Task details. Scan the records that follow, and whenever a line has the word "shoulder", copy it.

▬▬▬▬▬▬

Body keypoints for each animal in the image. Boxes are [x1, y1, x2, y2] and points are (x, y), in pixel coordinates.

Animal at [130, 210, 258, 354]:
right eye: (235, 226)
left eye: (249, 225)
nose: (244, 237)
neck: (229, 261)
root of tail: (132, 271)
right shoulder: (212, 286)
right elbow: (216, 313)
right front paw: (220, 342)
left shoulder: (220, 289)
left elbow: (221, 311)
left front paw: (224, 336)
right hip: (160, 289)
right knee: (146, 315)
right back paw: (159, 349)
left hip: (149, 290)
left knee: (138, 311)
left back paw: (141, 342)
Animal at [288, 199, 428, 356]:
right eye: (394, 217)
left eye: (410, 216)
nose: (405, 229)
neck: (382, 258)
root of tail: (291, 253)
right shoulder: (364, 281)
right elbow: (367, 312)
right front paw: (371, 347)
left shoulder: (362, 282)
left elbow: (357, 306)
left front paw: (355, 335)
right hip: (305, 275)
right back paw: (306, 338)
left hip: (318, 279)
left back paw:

▬▬▬▬▬▬

Answer to this problem.
right shoulder: (212, 286)
left shoulder: (220, 289)
right shoulder: (364, 281)
left shoulder: (362, 282)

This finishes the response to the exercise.